[Material for this task — start]

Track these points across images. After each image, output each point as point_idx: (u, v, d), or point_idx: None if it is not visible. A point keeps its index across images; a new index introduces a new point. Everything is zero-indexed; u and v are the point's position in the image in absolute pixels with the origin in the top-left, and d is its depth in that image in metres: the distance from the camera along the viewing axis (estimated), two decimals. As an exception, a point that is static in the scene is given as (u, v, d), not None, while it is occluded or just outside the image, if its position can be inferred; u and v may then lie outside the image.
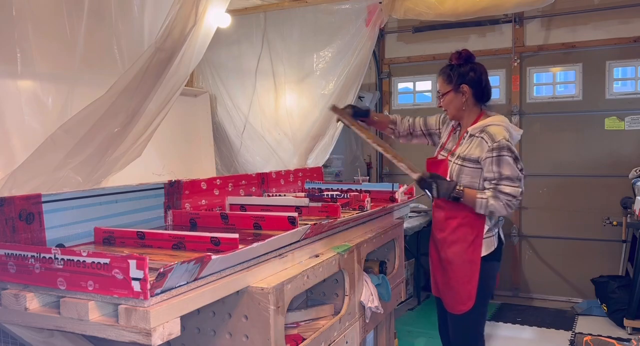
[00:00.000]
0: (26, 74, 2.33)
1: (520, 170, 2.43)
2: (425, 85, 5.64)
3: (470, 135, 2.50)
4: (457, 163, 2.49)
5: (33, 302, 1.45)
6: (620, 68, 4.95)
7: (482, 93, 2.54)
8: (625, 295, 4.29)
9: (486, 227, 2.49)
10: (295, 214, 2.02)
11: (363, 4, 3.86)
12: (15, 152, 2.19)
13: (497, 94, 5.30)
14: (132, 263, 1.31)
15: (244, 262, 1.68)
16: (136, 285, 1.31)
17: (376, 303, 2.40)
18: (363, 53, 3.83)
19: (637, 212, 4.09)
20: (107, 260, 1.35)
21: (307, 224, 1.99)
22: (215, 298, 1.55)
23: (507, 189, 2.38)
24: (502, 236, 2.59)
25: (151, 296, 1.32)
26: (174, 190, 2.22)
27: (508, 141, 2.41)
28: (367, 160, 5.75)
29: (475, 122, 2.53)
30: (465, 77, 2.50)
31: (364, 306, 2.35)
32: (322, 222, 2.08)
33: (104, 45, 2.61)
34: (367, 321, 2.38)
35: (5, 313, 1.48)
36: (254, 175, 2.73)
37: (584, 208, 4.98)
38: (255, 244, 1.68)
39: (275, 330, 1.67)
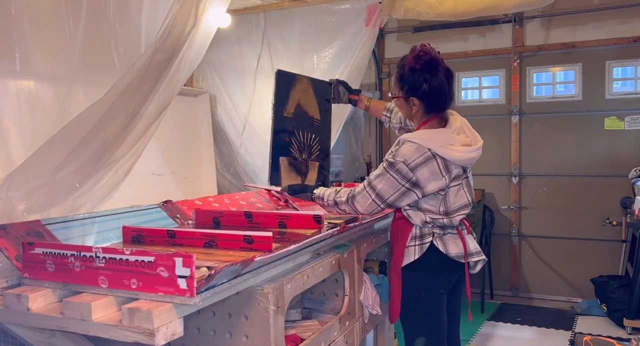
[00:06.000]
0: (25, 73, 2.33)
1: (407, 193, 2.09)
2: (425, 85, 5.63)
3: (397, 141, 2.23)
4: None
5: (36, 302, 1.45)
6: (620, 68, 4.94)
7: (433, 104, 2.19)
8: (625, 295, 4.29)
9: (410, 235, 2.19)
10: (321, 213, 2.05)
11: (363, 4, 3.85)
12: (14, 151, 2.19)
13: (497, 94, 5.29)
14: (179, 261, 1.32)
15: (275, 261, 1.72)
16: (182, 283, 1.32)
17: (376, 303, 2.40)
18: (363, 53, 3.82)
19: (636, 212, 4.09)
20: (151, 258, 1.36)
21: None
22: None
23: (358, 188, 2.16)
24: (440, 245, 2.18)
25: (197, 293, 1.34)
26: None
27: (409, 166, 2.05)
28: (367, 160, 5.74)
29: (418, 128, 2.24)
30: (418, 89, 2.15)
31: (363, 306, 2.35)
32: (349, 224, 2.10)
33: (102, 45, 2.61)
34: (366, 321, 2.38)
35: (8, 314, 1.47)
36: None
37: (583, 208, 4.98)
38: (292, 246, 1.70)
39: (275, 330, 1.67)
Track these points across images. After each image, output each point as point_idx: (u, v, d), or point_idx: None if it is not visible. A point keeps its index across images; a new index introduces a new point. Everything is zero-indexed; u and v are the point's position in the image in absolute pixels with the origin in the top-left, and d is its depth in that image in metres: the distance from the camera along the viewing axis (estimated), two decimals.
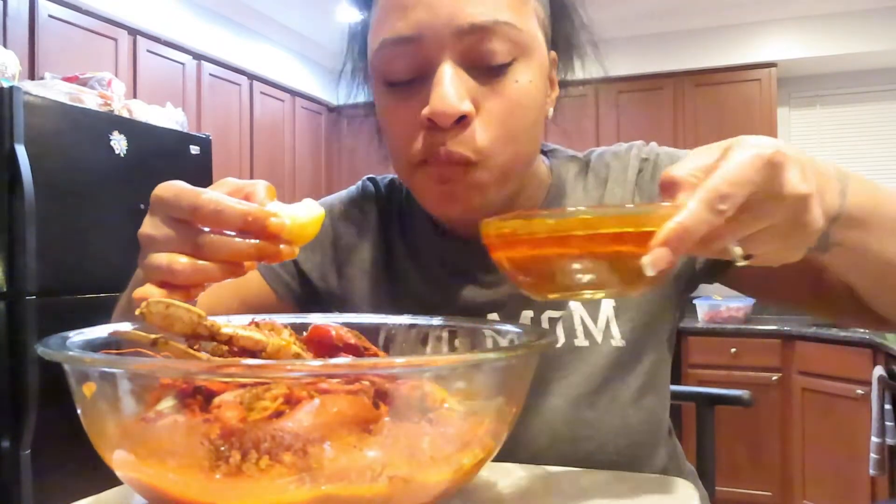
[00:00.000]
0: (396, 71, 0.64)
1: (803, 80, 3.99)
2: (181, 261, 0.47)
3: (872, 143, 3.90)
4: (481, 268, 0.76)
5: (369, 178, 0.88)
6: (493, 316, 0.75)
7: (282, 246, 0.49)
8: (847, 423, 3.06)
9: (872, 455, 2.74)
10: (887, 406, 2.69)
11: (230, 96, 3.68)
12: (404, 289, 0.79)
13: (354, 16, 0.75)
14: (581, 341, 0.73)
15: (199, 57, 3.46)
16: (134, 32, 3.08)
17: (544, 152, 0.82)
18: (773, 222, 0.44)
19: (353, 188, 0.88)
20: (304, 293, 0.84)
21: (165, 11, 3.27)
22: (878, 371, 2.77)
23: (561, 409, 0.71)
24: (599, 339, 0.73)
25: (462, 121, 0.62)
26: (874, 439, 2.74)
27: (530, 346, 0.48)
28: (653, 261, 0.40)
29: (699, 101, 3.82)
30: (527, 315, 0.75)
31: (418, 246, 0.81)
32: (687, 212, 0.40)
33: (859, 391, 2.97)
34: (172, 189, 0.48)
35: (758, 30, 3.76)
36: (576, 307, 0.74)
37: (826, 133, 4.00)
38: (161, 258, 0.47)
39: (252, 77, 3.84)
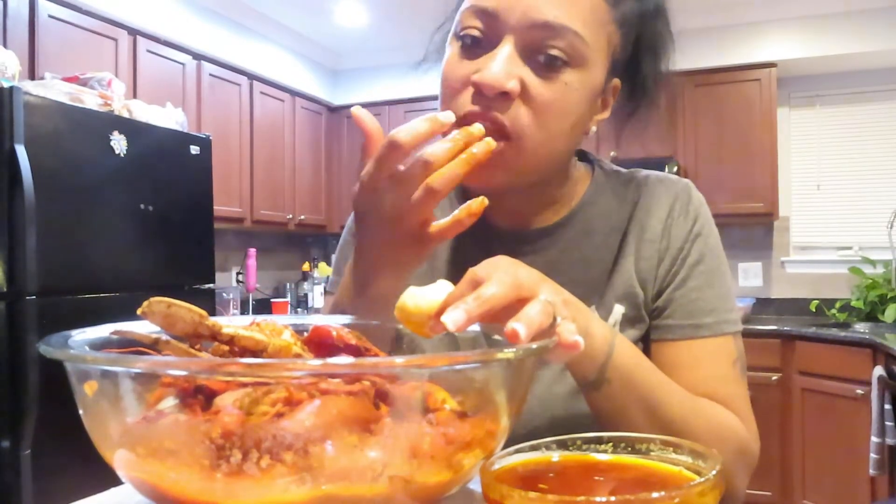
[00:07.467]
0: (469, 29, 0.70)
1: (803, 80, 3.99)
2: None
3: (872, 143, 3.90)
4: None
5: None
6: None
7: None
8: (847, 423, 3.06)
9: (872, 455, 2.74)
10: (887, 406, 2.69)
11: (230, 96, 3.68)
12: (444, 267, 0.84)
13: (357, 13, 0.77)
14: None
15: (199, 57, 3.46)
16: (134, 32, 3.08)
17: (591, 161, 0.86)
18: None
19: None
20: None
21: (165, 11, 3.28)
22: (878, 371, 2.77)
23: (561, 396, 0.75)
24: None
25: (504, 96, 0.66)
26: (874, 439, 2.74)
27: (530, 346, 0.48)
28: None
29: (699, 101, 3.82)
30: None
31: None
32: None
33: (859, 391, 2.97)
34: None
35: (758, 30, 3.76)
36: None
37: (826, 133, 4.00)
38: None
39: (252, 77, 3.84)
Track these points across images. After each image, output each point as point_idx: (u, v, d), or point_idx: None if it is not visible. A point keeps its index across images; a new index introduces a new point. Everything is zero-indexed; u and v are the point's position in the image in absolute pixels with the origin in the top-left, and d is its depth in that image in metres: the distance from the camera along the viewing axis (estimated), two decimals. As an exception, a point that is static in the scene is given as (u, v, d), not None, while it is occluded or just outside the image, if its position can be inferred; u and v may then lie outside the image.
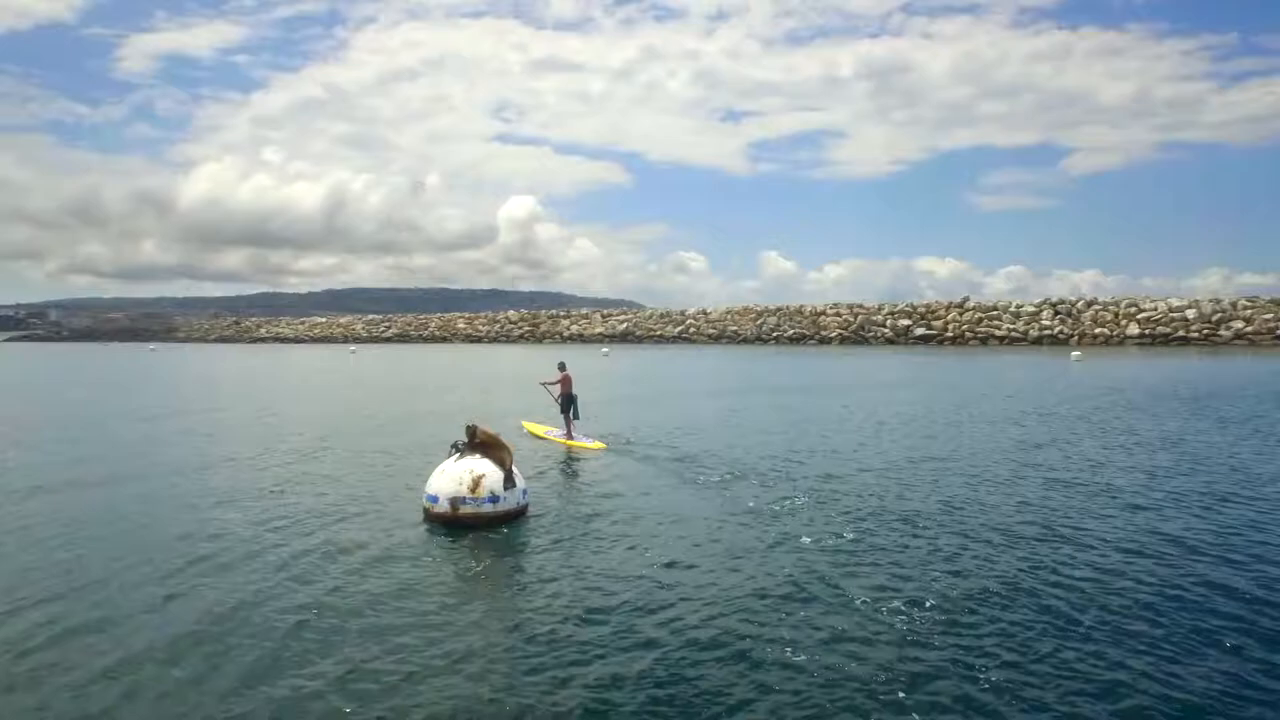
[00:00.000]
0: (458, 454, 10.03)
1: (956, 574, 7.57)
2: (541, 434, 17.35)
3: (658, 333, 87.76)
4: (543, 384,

[Material for this task — finish]
[Material for this task — start]

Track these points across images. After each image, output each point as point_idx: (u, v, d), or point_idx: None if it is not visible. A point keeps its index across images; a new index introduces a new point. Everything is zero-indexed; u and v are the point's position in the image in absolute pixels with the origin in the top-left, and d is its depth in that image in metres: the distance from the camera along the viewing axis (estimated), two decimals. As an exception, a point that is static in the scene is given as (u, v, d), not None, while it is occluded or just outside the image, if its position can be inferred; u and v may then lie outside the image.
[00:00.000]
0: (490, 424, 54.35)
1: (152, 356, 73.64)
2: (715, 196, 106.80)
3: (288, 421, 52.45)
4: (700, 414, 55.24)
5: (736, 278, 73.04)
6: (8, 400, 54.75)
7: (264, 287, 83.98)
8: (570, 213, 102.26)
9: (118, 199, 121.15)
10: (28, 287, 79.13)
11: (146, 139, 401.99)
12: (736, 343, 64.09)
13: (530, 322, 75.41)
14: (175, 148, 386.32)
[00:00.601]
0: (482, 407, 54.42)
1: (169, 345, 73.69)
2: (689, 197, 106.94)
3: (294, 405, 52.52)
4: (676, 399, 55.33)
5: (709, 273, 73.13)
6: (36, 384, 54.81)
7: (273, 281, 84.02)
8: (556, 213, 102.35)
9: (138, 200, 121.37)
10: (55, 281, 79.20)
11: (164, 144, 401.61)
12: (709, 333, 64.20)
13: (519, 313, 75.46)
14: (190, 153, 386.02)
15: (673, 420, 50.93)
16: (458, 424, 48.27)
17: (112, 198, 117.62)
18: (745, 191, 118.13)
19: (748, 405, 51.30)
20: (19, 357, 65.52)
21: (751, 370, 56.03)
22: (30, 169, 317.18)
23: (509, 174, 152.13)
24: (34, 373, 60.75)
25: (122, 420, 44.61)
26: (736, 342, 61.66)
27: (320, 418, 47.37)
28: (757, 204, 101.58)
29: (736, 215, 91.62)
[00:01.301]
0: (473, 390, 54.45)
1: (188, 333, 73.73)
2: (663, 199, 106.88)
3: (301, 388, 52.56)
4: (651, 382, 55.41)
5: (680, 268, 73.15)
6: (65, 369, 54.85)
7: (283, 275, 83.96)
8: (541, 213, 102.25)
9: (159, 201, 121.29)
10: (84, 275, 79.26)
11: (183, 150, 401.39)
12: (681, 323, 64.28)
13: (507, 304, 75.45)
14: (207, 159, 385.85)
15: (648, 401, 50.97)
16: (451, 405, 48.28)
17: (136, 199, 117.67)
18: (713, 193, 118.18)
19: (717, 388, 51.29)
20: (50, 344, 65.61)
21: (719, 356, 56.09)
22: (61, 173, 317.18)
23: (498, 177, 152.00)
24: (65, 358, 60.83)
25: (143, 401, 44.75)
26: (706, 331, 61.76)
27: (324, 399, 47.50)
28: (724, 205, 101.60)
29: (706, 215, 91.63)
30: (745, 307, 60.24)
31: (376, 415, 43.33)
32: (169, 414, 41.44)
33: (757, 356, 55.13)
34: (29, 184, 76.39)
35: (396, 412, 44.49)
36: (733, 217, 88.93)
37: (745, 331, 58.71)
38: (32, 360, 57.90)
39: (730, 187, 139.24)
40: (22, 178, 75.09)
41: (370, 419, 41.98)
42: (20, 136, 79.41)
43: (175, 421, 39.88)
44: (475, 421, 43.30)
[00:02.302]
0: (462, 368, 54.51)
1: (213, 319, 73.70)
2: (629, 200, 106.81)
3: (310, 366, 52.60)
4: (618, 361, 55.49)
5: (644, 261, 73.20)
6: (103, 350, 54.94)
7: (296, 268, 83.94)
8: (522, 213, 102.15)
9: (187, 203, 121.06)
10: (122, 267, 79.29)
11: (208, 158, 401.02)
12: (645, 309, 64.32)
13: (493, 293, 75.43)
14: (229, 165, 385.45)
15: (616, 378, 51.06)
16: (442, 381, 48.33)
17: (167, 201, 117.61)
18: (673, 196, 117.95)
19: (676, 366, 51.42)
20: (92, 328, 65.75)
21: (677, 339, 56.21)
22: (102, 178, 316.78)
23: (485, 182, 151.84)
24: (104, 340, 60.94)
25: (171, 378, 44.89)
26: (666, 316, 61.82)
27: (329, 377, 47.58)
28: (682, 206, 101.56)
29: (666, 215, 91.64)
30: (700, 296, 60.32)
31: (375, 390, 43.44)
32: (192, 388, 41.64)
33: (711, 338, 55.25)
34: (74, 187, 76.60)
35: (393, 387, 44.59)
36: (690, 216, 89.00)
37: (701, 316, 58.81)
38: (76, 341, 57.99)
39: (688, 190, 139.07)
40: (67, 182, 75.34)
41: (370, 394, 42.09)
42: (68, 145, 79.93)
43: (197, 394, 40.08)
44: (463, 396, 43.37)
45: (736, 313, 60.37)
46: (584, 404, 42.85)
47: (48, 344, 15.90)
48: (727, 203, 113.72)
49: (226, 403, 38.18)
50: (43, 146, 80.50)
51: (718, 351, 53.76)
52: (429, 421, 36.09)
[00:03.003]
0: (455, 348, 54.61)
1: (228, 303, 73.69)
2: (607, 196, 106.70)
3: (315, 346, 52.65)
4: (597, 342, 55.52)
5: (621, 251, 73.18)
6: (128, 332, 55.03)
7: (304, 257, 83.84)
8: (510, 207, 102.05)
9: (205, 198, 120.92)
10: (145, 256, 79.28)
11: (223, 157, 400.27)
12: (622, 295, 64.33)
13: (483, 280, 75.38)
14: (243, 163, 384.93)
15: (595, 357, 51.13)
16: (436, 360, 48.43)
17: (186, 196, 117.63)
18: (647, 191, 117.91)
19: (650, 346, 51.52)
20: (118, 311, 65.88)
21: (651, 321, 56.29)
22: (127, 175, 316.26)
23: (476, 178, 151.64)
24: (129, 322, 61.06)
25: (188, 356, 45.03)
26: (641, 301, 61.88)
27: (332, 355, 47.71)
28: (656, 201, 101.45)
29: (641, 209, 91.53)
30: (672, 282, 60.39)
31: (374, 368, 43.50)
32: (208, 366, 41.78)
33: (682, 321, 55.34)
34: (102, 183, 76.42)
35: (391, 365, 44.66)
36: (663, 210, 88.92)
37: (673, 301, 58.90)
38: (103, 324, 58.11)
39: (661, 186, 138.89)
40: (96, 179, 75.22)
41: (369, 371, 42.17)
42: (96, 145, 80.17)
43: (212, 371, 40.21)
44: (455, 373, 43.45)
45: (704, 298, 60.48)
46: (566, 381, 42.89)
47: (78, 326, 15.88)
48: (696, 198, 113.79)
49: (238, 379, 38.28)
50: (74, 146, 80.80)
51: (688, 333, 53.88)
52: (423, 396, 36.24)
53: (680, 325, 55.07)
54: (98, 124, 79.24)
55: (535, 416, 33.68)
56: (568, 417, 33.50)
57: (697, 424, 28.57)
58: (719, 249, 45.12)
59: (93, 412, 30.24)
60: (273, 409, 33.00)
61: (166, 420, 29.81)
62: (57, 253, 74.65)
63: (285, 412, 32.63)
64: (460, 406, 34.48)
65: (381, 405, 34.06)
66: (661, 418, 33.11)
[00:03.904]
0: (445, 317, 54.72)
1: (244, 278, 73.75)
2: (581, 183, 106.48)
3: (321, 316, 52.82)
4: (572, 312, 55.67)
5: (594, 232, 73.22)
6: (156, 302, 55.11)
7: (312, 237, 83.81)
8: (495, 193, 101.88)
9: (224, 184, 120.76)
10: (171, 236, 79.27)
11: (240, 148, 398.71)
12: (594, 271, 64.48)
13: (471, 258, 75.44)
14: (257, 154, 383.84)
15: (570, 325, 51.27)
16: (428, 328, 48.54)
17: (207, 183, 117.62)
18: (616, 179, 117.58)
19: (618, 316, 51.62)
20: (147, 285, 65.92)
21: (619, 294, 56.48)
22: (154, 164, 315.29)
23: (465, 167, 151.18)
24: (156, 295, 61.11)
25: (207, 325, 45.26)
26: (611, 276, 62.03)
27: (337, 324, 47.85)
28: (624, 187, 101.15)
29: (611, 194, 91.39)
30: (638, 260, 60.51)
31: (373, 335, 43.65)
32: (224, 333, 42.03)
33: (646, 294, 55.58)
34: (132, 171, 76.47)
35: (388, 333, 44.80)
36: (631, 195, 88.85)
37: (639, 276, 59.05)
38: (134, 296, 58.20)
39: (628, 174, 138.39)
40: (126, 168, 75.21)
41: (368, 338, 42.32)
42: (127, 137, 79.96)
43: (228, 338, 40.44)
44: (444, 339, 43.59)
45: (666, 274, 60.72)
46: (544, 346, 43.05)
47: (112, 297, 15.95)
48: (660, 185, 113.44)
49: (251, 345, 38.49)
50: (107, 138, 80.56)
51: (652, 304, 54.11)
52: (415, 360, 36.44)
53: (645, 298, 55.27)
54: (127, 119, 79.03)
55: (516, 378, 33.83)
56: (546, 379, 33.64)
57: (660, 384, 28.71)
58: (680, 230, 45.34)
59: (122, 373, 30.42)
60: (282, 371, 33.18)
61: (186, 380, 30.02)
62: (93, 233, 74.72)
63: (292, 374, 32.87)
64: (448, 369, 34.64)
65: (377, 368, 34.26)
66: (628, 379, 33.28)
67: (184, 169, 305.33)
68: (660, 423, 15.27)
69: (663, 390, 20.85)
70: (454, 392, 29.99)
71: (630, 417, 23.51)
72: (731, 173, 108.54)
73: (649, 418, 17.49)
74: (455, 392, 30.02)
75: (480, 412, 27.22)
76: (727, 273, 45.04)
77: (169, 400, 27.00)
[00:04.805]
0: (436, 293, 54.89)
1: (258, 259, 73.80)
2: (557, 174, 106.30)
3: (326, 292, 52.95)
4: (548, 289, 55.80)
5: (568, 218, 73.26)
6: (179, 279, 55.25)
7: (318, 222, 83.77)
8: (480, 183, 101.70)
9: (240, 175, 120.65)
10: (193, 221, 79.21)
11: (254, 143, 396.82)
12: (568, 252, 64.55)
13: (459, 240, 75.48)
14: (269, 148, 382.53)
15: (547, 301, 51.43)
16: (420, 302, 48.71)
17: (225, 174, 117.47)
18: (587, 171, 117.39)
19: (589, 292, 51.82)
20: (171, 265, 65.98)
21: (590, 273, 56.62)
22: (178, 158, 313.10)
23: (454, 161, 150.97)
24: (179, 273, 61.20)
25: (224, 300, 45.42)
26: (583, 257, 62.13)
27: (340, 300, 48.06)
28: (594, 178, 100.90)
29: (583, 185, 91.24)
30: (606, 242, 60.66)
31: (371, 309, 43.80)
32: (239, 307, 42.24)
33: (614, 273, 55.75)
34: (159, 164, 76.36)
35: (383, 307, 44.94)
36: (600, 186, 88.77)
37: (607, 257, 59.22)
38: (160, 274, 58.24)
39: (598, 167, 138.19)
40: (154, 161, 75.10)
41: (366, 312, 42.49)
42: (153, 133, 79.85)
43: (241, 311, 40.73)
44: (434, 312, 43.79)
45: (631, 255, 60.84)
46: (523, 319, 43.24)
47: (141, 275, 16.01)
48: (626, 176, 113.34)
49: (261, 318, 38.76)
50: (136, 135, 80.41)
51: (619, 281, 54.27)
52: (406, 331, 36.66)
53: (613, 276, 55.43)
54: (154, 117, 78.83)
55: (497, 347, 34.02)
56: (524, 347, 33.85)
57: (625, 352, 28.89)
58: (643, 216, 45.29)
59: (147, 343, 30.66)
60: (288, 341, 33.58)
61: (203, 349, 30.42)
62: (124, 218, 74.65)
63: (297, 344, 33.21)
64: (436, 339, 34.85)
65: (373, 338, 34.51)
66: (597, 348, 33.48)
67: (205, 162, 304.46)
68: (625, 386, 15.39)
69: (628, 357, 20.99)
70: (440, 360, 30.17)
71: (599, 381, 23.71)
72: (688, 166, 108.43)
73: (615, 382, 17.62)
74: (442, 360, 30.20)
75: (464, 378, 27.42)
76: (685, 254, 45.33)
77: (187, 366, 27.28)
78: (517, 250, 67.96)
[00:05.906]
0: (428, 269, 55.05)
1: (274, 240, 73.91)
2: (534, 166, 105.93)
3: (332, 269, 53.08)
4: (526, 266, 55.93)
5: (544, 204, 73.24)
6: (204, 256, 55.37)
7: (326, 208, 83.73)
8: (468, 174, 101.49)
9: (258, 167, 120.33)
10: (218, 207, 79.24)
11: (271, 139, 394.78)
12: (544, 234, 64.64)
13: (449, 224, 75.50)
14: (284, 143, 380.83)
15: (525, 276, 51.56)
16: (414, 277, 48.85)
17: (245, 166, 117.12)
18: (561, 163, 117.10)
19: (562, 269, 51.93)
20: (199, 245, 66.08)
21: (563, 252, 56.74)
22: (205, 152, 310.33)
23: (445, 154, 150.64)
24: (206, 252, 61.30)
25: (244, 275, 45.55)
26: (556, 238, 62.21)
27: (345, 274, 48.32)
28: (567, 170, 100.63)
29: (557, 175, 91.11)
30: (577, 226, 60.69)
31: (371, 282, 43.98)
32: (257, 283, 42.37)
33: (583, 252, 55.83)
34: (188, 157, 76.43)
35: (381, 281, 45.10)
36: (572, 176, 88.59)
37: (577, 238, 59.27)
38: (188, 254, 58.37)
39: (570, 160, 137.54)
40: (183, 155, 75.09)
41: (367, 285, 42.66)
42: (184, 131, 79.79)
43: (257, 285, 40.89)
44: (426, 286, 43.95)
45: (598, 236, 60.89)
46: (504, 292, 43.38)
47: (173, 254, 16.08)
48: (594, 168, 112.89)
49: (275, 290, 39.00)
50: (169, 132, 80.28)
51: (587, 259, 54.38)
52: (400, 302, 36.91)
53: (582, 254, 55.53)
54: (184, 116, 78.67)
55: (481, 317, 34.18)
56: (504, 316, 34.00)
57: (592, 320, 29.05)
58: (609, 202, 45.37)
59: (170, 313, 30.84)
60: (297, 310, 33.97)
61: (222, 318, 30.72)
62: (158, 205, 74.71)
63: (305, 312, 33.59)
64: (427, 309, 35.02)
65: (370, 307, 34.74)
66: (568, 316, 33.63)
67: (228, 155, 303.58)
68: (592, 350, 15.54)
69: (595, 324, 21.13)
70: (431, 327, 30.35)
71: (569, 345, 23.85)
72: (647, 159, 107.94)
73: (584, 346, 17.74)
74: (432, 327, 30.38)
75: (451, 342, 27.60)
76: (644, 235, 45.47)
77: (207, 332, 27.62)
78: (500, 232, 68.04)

[Material for this task — finish]

• [Activity]
Only those lines of the entries above that run from the line containing "51: (718, 351, 53.76)" to the line containing "66: (661, 418, 33.11)", both included, should be transcribed exactly.

• [Output of the exercise]
51: (718, 351, 53.76)
52: (429, 421, 36.09)
[00:03.003]
0: (455, 348, 54.61)
1: (228, 303, 73.69)
2: (607, 196, 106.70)
3: (315, 346, 52.65)
4: (597, 342, 55.52)
5: (621, 251, 73.18)
6: (128, 332, 55.03)
7: (304, 257, 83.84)
8: (510, 207, 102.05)
9: (205, 198, 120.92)
10: (145, 256, 79.28)
11: (223, 157, 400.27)
12: (622, 295, 64.33)
13: (483, 280, 75.38)
14: (243, 163, 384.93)
15: (595, 357, 51.13)
16: (436, 360, 48.43)
17: (186, 196, 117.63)
18: (647, 191, 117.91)
19: (650, 346, 51.52)
20: (118, 311, 65.88)
21: (651, 321, 56.29)
22: (127, 175, 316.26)
23: (476, 178, 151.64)
24: (129, 322, 61.06)
25: (188, 356, 45.03)
26: (641, 301, 61.88)
27: (332, 355, 47.71)
28: (656, 201, 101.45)
29: (641, 209, 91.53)
30: (672, 282, 60.39)
31: (374, 368, 43.50)
32: (208, 366, 41.78)
33: (682, 321, 55.34)
34: (102, 183, 76.42)
35: (391, 365, 44.66)
36: (663, 210, 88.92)
37: (673, 301, 58.90)
38: (103, 324, 58.11)
39: (661, 186, 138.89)
40: (96, 179, 75.22)
41: (369, 371, 42.17)
42: (96, 145, 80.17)
43: (212, 371, 40.21)
44: (455, 373, 43.45)
45: (704, 298, 60.48)
46: (566, 381, 42.89)
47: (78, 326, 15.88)
48: (696, 198, 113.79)
49: (238, 379, 38.28)
50: (74, 146, 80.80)
51: (688, 333, 53.88)
52: (423, 396, 36.24)
53: (680, 325, 55.07)
54: (98, 124, 79.24)
55: (535, 416, 33.68)
56: (568, 417, 33.50)
57: (697, 424, 28.57)
58: (719, 249, 45.12)
59: (93, 412, 30.24)
60: (273, 409, 33.00)
61: (166, 420, 29.81)
62: (57, 253, 74.65)
63: (285, 412, 32.63)
64: (460, 406, 34.48)
65: (381, 405, 34.06)
66: (661, 418, 33.11)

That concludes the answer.